Avec le rachat de SFR en négociation pour 20,35 milliards d’euros, la question qui hante les abonnés de l’opérateur au carré rouge est simple : est-ce que ma facture va augmenter ? Les économistes, les précédents européens et les données de marché convergent vers une réponse qui ne réjouit pas les consommateurs.
Le mobile déjà en hausse, la fibre épargnée
Les prix n’ont pas attendu la finalisation du rachat pour bouger. Selon le baromètre Ariase d’avril 2026, le coût mensuel moyen d’un forfait mobile avec appels illimités et au moins 20 Go de données a bondi de 31,1 % sur un an, pour atteindre 13,34 euros par mois. Il y a tout juste un an, un forfait de 30 Go se trouvait autour de 10 euros. Aujourd’hui, les opérateurs proposent des enveloppes plus généreuses, mais à des tarifs un tiers plus élevés. L’Internet fixe, lui, reste stable : la box fibre d’entrée de gamme ne progresse que de 1,1 % sur un an selon le même baromètre. Cette asymétrie s’explique par la structure des marchés : la fibre repose sur des infrastructures mutualisées ouvertes à tous les opérateurs par l’ARCEP, tandis que le mobile dépend de fréquences rares et de réseaux propriétaires.

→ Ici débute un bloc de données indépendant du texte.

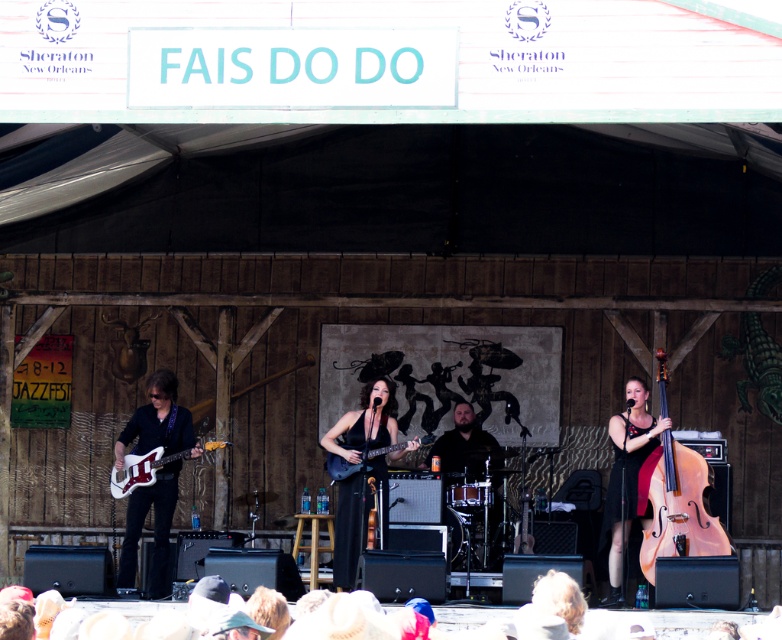
Between glossy white guitar at left and matte black electric guitar at center, which one appears on the left side from the viewer's perspective?

Positioned to the left is glossy white guitar at left.

Is point (189, 426) farther from viewer compared to point (335, 468)?

Yes, it is.

The width and height of the screenshot is (782, 640). What are the coordinates of `glossy white guitar at left` in the screenshot? It's located at (153, 529).

Between black matte guitar at center and matte black dress at center, which one is positioned higher?

black matte guitar at center

Looking at this image, is black matte guitar at center shorter than matte black dress at center?

Indeed, black matte guitar at center has a lesser height compared to matte black dress at center.

Between point (368, 417) and point (619, 509), which one is positioned behind?

The point (368, 417) is more distant.

The width and height of the screenshot is (782, 640). Find the location of `black matte guitar at center`. black matte guitar at center is located at coordinates (363, 422).

Is black matte guitar at center smaller than white glossy electric guitar at lower left?

Actually, black matte guitar at center might be larger than white glossy electric guitar at lower left.

This screenshot has width=782, height=640. Describe the element at coordinates (363, 422) in the screenshot. I see `black matte guitar at center` at that location.

Between point (346, 500) and point (138, 458), which one is positioned behind?

The point (138, 458) is more distant.

Locate an element on the screen. The width and height of the screenshot is (782, 640). black matte guitar at center is located at coordinates (363, 422).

Ce que disent les précédents européens
La théorie économique est claire sur les fusions dites « 4 vers 3 » : elles font monter les prix. En Autriche, la fusion Hutchison 3G/Orange a entraîné une hausse de 20 % des tarifs dans l’année suivant la consolidation, devenu cas d’école cité par la Commission européenne. Une étude de Copenhagen Economics modélisant l’ensemble des fusions européennes de ce type estime la hausse à plus de 10 %, contre 5 à 7 % sur un marché à quatre acteurs. Marc Bourreau, économiste spécialisé en télécommunications à Télécom Paris, résume la mécanique : sur un marché saturé, les opérateurs ne peuvent plus attirer de nouveaux clients, leur seule variable d’ajustement pour financer les investissements 5G et fibre est donc de relever le revenu moyen par abonné.
Vos droits face à une éventuelle hausse
Rassurez-vous : rien ne changera dans l’immédiat. Selon Benoît Cœuré, président de l’Autorité de la concurrence, le processus réglementaire prendra jusqu’à 18 mois, et la migration technique des abonnés s’étalera ensuite sur 12 à 24 mois supplémentaires. Surtout, l’article L. 224-33 du Code de la consommation vous protège : toute modification tarifaire de votre contrat doit vous être notifiée un mois à l’avance, et vous ouvre le droit de résilier sans frais pendant quatre mois. Ce mécanisme constitue un frein puissant contre toute hausse brutale, car les opérateurs risqueraient de provoquer une fuite massive de la base client qu’ils viennent d’acquérir à prix d’or.
Le joker : un quatrième opérateur imposé ?
L’Autorité de la concurrence ne dira pas oui sans conditions. Le scénario le plus probable pour valider l’opération s’inspire du modèle espagnol : imposer la cession de fréquences radio issues du spectre SFR à un nouvel entrant, accompagnée d’un accord d’itinérance nationale avantageux. L’opérateur roumain Digi est souvent cité comme candidat naturel à ce rôle, fort de son expérience de disrupteur en Espagne et en Italie. Toutefois, cette hypothèse reste incertaine et dépend des arbitrages des régulateurs. Sans un tel acteur, les associations de consommateurs comme l’UFC-Que Choisir rappellent un précédent inquiétant : en 2005, le Conseil de la concurrence avait infligé une amende de 534 millions d’euros à Orange, SFR et Bouygues pour entente sur le marché mobile, précisément quand ils étaient trois.